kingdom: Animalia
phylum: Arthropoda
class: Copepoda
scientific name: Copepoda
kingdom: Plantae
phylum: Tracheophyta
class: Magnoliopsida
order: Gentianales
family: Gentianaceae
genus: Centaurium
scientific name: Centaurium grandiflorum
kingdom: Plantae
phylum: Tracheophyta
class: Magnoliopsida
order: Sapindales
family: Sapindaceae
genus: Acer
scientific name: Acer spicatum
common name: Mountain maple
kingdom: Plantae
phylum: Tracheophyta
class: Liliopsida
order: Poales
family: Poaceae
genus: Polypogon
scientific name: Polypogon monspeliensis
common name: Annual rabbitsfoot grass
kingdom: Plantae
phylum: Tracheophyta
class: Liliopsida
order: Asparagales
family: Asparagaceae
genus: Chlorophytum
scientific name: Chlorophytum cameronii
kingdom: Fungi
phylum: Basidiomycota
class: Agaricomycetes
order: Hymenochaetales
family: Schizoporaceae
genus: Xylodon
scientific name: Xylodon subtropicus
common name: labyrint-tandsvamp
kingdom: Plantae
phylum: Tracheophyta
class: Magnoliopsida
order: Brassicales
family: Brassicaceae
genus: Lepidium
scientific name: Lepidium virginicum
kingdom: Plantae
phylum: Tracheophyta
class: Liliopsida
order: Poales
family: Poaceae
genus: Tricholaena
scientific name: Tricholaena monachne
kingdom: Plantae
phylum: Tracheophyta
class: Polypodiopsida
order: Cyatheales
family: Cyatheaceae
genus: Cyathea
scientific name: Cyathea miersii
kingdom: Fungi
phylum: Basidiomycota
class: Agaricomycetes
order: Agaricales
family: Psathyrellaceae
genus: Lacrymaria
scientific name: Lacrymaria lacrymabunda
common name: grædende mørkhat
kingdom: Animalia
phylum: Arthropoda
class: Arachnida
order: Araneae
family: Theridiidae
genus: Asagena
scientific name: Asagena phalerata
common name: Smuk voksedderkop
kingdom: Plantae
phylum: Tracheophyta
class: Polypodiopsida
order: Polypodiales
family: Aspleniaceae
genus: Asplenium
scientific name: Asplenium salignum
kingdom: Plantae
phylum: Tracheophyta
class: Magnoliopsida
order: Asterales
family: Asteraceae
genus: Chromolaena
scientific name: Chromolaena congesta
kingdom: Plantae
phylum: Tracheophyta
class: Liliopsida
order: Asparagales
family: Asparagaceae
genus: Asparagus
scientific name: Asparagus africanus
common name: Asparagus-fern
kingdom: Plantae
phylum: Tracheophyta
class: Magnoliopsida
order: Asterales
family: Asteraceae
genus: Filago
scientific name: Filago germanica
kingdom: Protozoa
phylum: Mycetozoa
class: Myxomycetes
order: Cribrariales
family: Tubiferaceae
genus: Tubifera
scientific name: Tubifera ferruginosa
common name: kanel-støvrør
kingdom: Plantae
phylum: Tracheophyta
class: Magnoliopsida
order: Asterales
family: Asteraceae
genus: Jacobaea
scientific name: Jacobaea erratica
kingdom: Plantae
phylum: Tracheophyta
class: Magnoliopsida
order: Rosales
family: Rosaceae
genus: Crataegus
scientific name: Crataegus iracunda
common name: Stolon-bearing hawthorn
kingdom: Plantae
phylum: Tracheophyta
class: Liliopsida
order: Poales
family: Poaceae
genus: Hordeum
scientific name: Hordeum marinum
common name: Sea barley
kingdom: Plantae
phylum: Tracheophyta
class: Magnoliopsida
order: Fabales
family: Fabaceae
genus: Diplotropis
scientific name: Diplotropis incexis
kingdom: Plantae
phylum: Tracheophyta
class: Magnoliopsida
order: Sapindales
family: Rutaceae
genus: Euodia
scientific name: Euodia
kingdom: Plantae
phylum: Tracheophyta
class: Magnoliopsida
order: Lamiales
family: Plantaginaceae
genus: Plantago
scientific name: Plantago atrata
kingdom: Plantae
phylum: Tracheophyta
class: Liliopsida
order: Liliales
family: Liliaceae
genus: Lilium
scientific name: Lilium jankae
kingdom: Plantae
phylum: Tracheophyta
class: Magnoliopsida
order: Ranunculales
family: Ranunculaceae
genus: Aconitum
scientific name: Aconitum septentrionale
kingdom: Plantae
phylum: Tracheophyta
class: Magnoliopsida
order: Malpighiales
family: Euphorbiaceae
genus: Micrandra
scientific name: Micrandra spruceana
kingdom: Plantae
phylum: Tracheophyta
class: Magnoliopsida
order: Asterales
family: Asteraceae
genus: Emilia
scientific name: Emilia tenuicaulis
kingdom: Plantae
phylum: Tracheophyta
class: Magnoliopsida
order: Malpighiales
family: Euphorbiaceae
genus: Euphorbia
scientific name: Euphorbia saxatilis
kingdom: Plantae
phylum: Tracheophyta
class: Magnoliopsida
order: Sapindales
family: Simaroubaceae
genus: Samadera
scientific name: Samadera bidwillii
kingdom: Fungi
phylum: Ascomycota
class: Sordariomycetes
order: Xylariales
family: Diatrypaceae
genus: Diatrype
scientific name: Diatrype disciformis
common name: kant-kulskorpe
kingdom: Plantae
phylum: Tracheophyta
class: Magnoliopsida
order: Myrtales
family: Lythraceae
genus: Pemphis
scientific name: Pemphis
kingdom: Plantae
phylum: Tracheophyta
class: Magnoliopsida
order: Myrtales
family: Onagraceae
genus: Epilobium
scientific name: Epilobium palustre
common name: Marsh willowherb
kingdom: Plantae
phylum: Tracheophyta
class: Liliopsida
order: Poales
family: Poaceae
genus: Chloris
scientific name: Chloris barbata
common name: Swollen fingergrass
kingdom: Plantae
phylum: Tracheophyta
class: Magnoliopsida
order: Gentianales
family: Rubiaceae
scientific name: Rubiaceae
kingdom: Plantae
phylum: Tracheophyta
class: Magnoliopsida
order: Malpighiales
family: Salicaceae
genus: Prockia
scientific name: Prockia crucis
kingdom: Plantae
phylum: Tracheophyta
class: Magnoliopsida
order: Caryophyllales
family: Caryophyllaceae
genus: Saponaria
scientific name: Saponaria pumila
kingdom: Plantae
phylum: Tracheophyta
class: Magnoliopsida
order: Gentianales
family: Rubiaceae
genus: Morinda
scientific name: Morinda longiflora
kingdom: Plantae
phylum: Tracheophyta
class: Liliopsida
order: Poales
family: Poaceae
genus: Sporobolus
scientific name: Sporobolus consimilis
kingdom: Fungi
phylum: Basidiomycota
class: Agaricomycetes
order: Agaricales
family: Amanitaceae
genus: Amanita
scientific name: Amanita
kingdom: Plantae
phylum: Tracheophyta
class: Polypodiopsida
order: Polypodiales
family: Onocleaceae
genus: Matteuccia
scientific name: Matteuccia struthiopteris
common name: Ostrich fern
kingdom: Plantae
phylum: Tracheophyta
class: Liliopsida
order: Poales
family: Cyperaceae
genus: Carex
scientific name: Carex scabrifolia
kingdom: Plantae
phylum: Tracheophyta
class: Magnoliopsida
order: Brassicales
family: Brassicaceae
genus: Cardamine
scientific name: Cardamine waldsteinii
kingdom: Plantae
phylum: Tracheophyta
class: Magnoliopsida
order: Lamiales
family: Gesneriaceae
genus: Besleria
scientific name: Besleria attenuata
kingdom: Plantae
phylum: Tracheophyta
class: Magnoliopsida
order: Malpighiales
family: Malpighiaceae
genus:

+---+

Passe todas as linhas da listagem acima para uma lista numerada, sem incluir as linhas em branco.

1. kingdom: Animalia
2. phylum: Arthropoda
3. class: Copepoda
4. scientific name: Copepoda
5. kingdom: Plantae
6. phylum: Tracheophyta
7. class: Magnoliopsida
8. order: Gentianales
9. family: Gentianaceae
10. genus: Centaurium
11. scientific name: Centaurium grandiflorum
12. kingdom: Plantae
13. phylum: Tracheophyta
14. class: Magnoliopsida
15. order: Sapindales
16. family: Sapindaceae
17. genus: Acer
18. scientific name: Acer spicatum
19. common name: Mountain maple
20. kingdom: Plantae
21. phylum: Tracheophyta
22. class: Liliopsida
23. order: Poales
24. family: Poaceae
25. genus: Polypogon
26. scientific name: Polypogon monspeliensis
27. common name: Annual rabbitsfoot grass
28. kingdom: Plantae
29. phylum: Tracheophyta
30. class: Liliopsida
31. order: Asparagales
32. family: Asparagaceae
33. genus: Chlorophytum
34. scientific name: Chlorophytum cameronii
35. kingdom: Fungi
36. phylum: Basidiomycota
37. class: Agaricomycetes
38. order: Hymenochaetales
39. family: Schizoporaceae
40. genus: Xylodon
41. scientific name: Xylodon subtropicus
42. common name: labyrint-tandsvamp
43. kingdom: Plantae
44. phylum: Tracheophyta
45. class: Magnoliopsida
46. order: Brassicales
47. family: Brassicaceae
48. genus: Lepidium
49. scientific name: Lepidium virginicum
50. kingdom: Plantae
51. phylum: Tracheophyta
52. class: Liliopsida
53. order: Poales
54. family: Poaceae
55. genus: Tricholaena
56. scientific name: Tricholaena monachne
57. kingdom: Plantae
58. phylum: Tracheophyta
59. class: Polypodiopsida
60. order: Cyatheales
61. family: Cyatheaceae
62. genus: Cyathea
63. scientific name: Cyathea miersii
64. kingdom: Fungi
65. phylum: Basidiomycota
66. class: Agaricomycetes
67. order: Agaricales
68. family: Psathyrellaceae
69. genus: Lacrymaria
70. scientific name: Lacrymaria lacrymabunda
71. common name: grædende mørkhat
72. kingdom: Animalia
73. phylum: Arthropoda
74. class: Arachnida
75. order: Araneae
76. family: Theridiidae
77. genus: Asagena
78. scientific name: Asagena phalerata
79. common name: Smuk voksedderkop
80. kingdom: Plantae
81. phylum: Tracheophyta
82. class: Polypodiopsida
83. order: Polypodiales
84. family: Aspleniaceae
85. genus: Asplenium
86. scientific name: Asplenium salignum
87. kingdom: Plantae
88. phylum: Tracheophyta
89. class: Magnoliopsida
90. order: Asterales
91. family: Asteraceae
92. genus: Chromolaena
93. scientific name: Chromolaena congesta
94. kingdom: Plantae
95. phylum: Tracheophyta
96. class: Liliopsida
97. order: Asparagales
98. family: Asparagaceae
99. genus: Asparagus
100. scientific name: Asparagus africanus
101. common name: Asparagus-fern
102. kingdom: Plantae
103. phylum: Tracheophyta
104. class: Magnoliopsida
105. order: Asterales
106. family: Asteraceae
107. genus: Filago
108. scientific name: Filago germanica
109. kingdom: Protozoa
110. phylum: Mycetozoa
111. class: Myxomycetes
112. order: Cribrariales
113. family: Tubiferaceae
114. genus: Tubifera
115. scientific name: Tubifera ferruginosa
116. common name: kanel-støvrør
117. kingdom: Plantae
118. phylum: Tracheophyta
119. class: Magnoliopsida
120. order: Asterales
121. family: Asteraceae
122. genus: Jacobaea
123. scientific name: Jacobaea erratica
124. kingdom: Plantae
125. phylum: Tracheophyta
126. class: Magnoliopsida
127. order: Rosales
128. family: Rosaceae
129. genus: Crataegus
130. scientific name: Crataegus iracunda
131. common name: Stolon-bearing hawthorn
132. kingdom: Plantae
133. phylum: Tracheophyta
134. class: Liliopsida
135. order: Poales
136. family: Poaceae
137. genus: Hordeum
138. scientific name: Hordeum marinum
139. common name: Sea barley
140. kingdom: Plantae
141. phylum: Tracheophyta
142. class: Magnoliopsida
143. order: Fabales
144. family: Fabaceae
145. genus: Diplotropis
146. scientific name: Diplotropis incexis
147. kingdom: Plantae
148. phylum: Tracheophyta
149. class: Magnoliopsida
150. order: Sapindales
151. family: Rutaceae
152. genus: Euodia
153. scientific name: Euodia
154. kingdom: Plantae
155. phylum: Tracheophyta
156. class: Magnoliopsida
157. order: Lamiales
158. family: Plantaginaceae
159. genus: Plantago
160. scientific name: Plantago atrata
161. kingdom: Plantae
162. phylum: Tracheophyta
163. class: Liliopsida
164. order: Liliales
165. family: Liliaceae
166. genus: Lilium
167. scientific name: Lilium jankae
168. kingdom: Plantae
169. phylum: Tracheophyta
170. class: Magnoliopsida
171. order: Ranunculales
172. family: Ranunculaceae
173. genus: Aconitum
174. scientific name: Aconitum septentrionale
175. kingdom: Plantae
176. phylum: Tracheophyta
177. class: Magnoliopsida
178. order: Malpighiales
179. family: Euphorbiaceae
180. genus: Micrandra
181. scientific name: Micrandra spruceana
182. kingdom: Plantae
183. phylum: Tracheophyta
184. class: Magnoliopsida
185. order: Asterales
186. family: Asteraceae
187. genus: Emilia
188. scientific name: Emilia tenuicaulis
189. kingdom: Plantae
190. phylum: Tracheophyta
191. class: Magnoliopsida
192. order: Malpighiales
193. family: Euphorbiaceae
194. genus: Euphorbia
195. scientific name: Euphorbia saxatilis
196. kingdom: Plantae
197. phylum: Tracheophyta
198. class: Magnoliopsida
199. order: Sapindales
200. family: Simaroubaceae
201. genus: Samadera
202. scientific name: Samadera bidwillii
203. kingdom: Fungi
204. phylum: Ascomycota
205. class: Sordariomycetes
206. order: Xylariales
207. family: Diatrypaceae
208. genus: Diatrype
209. scientific name: Diatrype disciformis
210. common name: kant-kulskorpe
211. kingdom: Plantae
212. phylum: Tracheophyta
213. class: Magnoliopsida
214. order: Myrtales
215. family: Lythraceae
216. genus: Pemphis
217. scientific name: Pemphis
218. kingdom: Plantae
219. phylum: Tracheophyta
220. class: Magnoliopsida
221. order: Myrtales
222. family: Onagraceae
223. genus: Epilobium
224. scientific name: Epilobium palustre
225. common name: Marsh willowherb
226. kingdom: Plantae
227. phylum: Tracheophyta
228. class: Liliopsida
229. order: Poales
230. family: Poaceae
231. genus: Chloris
232. scientific name: Chloris barbata
233. common name: Swollen fingergrass
234. kingdom: Plantae
235. phylum: Tracheophyta
236. class: Magnoliopsida
237. order: Gentianales
238. family: Rubiaceae
239. scientific name: Rubiaceae
240. kingdom: Plantae
241. phylum: Tracheophyta
242. class: Magnoliopsida
243. order: Malpighiales
244. family: Salicaceae
245. genus: Prockia
246. scientific name: Prockia crucis
247. kingdom: Plantae
248. phylum: Tracheophyta
249. class: Magnoliopsida
250. order: Caryophyllales
251. family: Caryophyllaceae
252. genus: Saponaria
253. scientific name: Saponaria pumila
254. kingdom: Plantae
255. phylum: Tracheophyta
256. class: Magnoliopsida
257. order: Gentianales
258. family: Rubiaceae
259. genus: Morinda
260. scientific name: Morinda longiflora
261. kingdom: Plantae
262. phylum: Tracheophyta
263. class: Liliopsida
264. order: Poales
265. family: Poaceae
266. genus: Sporobolus
267. scientific name: Sporobolus consimilis
268. kingdom: Fungi
269. phylum: Basidiomycota
270. class: Agaricomycetes
271. order: Agaricales
272. family: Amanitaceae
273. genus: Amanita
274. scientific name: Amanita
275. kingdom: Plantae
276. phylum: Tracheophyta
277. class: Polypodiopsida
278. order: Polypodiales
279. family: Onocleaceae
280. genus: Matteuccia
281. scientific name: Matteuccia struthiopteris
282. common name: Ostrich fern
283. kingdom: Plantae
284. phylum: Tracheophyta
285. class: Liliopsida
286. order: Poales
287. family: Cyperaceae
288. genus: Carex
289. scientific name: Carex scabrifolia
290. kingdom: Plantae
291. phylum: Tracheophyta
292. class: Magnoliopsida
293. order: Brassicales
294. family: Brassicaceae
295. genus: Cardamine
296. scientific name: Cardamine waldsteinii
297. kingdom: Plantae
298. phylum: Tracheophyta
299. class: Magnoliopsida
300. order: Lamiales
301. family: Gesneriaceae
302. genus: Besleria
303. scientific name: Besleria attenuata
304. kingdom: Plantae
305. phylum: Tracheophyta
306. class: Magnoliopsida
307. order: Malpighiales
308. family: Malpighiaceae
309. genus:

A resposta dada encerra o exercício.